Movie Review: Driven (2001)

“Welcome to The Human Race”

0 Stars
Driven (2001)

Driven (2001)

 

Director: Renny Harlin

Cast: Sylvester Stallone, Kip Pardue, Til Schweiger

Synopsis: A young racing driver struggles to cope with the pressures of his profession.

 

The Wizard of Oz is more rooted in reality than this piece of garbage from the pen of Sly Stallone (D-Tox, Escape Plan).   At least aware that he’s no longer young enough to play the male lead, he gives himself a supporting role which somehow manages to bag more screen time than the nominal leads – Til Schweiger (Judas Kiss, Inglourious Basterds) and some other guy – who play a pair of racing drivers vying for the driving championship of one of those sports that looks suspiciously like Formula One but isn’t.   Stallone’s character is called in as back up to the other guy’s challenge. (I can’t remember the guy’s name, and the blandness of both his features and his performance mean I can’t really be bothered to look him up).   Anyway, this guy’s a from-out-of-the-blue rookie who’s suddenly suffering from the wobbles with the finishing line in sight.   There’s a few women involved, but they’re just there to pad out the running time and deflect the possibility of anybody detecting a homoerotic undertone.

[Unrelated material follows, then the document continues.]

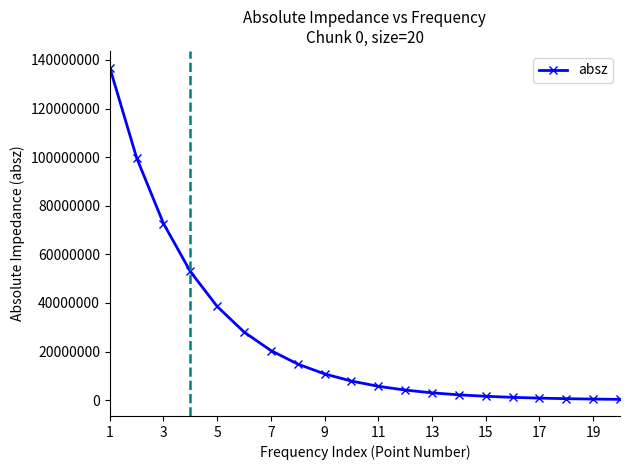

What is the maximum value shown in the chart?

136897000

Renny Harlin’s direction is in-your-face flashy, replete with wandering shaky-cam shots, astonishing high-speed prangs that send wheels and stuff hurtling skywards, and two dozen cuts during any thirty-second conversation.   He does manage to conjure up a couple of moments of tension, but the impression is that he’s adopting all these razzle-dazzle techniques in a futile attempt to divert your attention from the dull plot and asinine script.

Ah yes, the script…

If I wrote this review with the same care and skill as Stallone wrote the screenplay for Driven, it would read something like this: The script was bad.   I did not like the script.   I wish the script was better because I did not like the script.   It made me sad.   Why do they make scripts like this?   It made me sleepy.   Find yourself.   A talented cast would have struggled to mine anything of worth from this rubbish but this lot are hardly A-list: A German star speaking his second language, a model turned actress, the aforementioned bland guy whose name I’ve chosen to forget.   Burt Reynolds (Pocket Listing, Hollow Creek) shows his commitment to bankruptcy by playing the hard-as-nails crippled manager of the racing team from behind the plastic mask that became his face sometime in the mid-1990s – but he at least gets to sit down throughout and has a functional acting technique.